4.6. Screening Sesame Accessions
Traits positively correlated with the O/L ratio in accessions with high contributions were screened. These included C18:1, C18:0, CZL, CW, CL, C14:0, C20:0, and 1000-SW. Conversely, traits negatively correlated with the O/L ratio were also considered, and accessions with high contributions in this regard were selected. These traits included C18:2, DTM, DTF, HFC, C16:0, C16:1, C22:0, C18:3, C24:0, NCP, and TOC. Additionally, accessions with low O/L ratios and positive correlations with traits making high contributions were screened. Further screenings focused on accessions with negative correlations, namely, C18:1, C18:0, CZL, CW, CL, C14:0, C20:0, and 1000-SW, and those with high contributions were finally selected.

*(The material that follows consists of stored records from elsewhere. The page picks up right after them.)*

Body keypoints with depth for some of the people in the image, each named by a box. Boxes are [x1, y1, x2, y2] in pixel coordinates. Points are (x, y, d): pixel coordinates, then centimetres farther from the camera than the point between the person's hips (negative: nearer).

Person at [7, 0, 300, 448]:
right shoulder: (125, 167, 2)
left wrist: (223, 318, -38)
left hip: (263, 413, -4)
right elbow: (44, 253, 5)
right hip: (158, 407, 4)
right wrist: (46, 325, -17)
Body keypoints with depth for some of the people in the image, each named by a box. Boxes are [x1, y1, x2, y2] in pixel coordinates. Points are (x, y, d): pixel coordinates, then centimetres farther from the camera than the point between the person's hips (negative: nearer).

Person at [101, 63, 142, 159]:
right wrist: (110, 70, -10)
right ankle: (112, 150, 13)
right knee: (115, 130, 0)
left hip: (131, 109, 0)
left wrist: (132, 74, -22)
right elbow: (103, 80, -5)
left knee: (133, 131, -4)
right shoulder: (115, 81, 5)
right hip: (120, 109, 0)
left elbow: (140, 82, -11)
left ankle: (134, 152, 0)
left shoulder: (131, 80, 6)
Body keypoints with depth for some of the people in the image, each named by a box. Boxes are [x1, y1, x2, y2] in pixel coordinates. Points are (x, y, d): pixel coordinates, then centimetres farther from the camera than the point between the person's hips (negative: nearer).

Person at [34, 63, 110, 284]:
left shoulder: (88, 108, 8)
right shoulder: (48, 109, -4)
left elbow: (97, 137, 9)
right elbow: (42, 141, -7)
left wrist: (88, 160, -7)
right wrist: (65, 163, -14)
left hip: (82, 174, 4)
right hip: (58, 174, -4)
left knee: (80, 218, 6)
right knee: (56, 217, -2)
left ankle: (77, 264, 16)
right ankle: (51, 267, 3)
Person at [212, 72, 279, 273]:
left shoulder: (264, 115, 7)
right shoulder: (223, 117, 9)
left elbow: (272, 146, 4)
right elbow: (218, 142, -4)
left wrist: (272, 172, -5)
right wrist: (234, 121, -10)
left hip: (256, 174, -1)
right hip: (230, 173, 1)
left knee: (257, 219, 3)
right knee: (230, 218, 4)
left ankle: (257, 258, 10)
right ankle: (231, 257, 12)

4.7. Haplotype Classification of FAD2 from Sesame Accessions
All samples were obtained from 282 sesame accessions conserved in the National Genebank of the Accessions Center. To analyze the sequence divergence of FAD2 in sesame accessions, genomic DNA was extracted from 14-day-old sesame leaves using the Gentra Puregene Tissue Kit (QIAGEN, Inc., Valencia, CA, USA). FAD2 was amplified by PCR using genomic DNA as a template. Three primer sets were utilized to synthesize the FAD2 coding sequence (CDS) region into three fragments. Each primer set is represented by the following sequences:
Primer set 1: Forward (F): 5′-TTTTTCGGGTGTTCGTTACC-3′, Reverse (R): 5′-GCCACTGGTAATCGCTGAAT-3′.

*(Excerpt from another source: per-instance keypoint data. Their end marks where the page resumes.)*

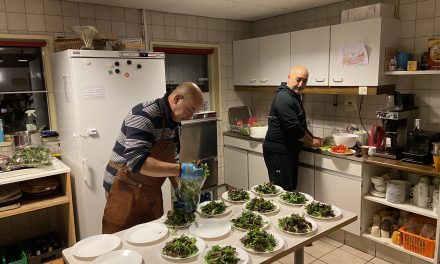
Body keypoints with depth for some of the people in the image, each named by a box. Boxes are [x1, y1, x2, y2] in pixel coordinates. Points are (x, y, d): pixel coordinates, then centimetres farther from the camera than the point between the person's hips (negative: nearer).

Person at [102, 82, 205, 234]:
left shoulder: (175, 122, 4)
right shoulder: (144, 115, -21)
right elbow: (137, 161, -32)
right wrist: (180, 170, -34)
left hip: (152, 192, 8)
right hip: (127, 191, -7)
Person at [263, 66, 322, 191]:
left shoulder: (294, 96, 15)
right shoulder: (284, 98, -18)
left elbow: (300, 125, 25)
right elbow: (293, 127, -23)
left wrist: (312, 137, 13)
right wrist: (312, 141, -9)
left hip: (289, 151, 10)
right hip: (278, 153, -10)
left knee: (291, 188, 16)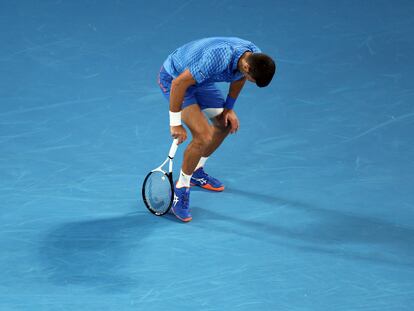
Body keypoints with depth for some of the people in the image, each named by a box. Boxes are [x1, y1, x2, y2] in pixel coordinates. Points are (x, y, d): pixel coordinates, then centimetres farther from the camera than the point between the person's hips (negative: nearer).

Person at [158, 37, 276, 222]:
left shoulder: (255, 57, -16)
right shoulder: (220, 58, -41)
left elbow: (238, 78, 9)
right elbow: (179, 83, -34)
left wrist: (229, 108, 5)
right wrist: (175, 123, -26)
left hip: (199, 80, 9)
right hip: (173, 77, -8)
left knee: (226, 124, 16)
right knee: (203, 136, -21)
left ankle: (196, 172, 36)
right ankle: (180, 190, -1)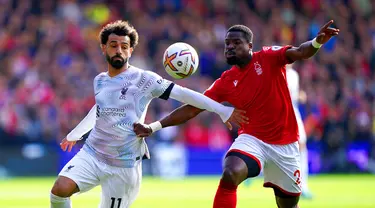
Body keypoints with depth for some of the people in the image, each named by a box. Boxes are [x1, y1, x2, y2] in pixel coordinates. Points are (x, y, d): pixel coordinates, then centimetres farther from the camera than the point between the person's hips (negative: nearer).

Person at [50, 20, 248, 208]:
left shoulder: (143, 79, -9)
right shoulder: (99, 81, 8)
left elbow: (183, 94, -11)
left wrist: (223, 110, -15)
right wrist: (74, 134, 43)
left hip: (124, 165, -3)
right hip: (91, 154, 3)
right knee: (60, 189, -20)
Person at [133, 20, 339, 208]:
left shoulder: (268, 57, -7)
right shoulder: (225, 82, -1)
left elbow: (299, 52, -22)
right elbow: (191, 109, -2)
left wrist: (316, 43, -46)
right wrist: (154, 127, -10)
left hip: (285, 145, 0)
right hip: (252, 139, 0)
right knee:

Primer set 2: F:5′-GCTACCTAGCTTGGCCCATT-3′, R: 5′-AGAGCTCCCCTTAGCCAGTC-3′.
Primer set 3: F: 5′-TGGGGTACCGTTACTCATTG-3′, R: 5′-AGAATCCGACCAGCACAGAC-3′.
Primer set The PCR composition and conditions were as follows: PCR mix solution containing 10 ng of template DNA (10 ng/µL), 10 µL of 2X Direct buffer (inclone), 1 µL of forward and reverse primer mix, with ddH2O, added to make the total volume up to 20 µL. The PCR conditions were divided into three stages: stage 1—95 °C for 5 min; stage 2—95 °C for 10 s, 58 °C for 30 s, and 72 °C for 1 min, repeated 32 times; stage 3—72 °C for 5 min. We commissioned a sequencing company to analyze the FAD2 sequences of the amplified PCR products. The three amplified sequences were assembled using Seqman software (SeqMan NGen, DNASTAR version 11; Madison, WI, USA). The sequencing data from the sesame accessions were aligned with the reference FAD2 sequence (NCBI No. AY770501, 3762 bp, CDS: 1152 bp) using Bioedit software (version 7.2.3, Ibis Biosciences, Carlsbad, CA, USA). The sequences were analyzed to determine the haplotypes present among the sesame accessions.
4.8. Statistical Analysis
In this experiment, all data obtained from repeated investigations were represented as the mean ± standard deviation (SD). An analysis of variance (ANOVA), Pearson correlation, and Principal Component Analysis (PCA) were conducted using R software (Version 4.3.2, The R Foundation for Statistical Computing Platform, RStudio, Boston, MA, USA). A correlation analysis between traits was performed using the corrplot package, while PCA was analyzed using the factoextra, fviz_screeplot, and FactoMineR packages.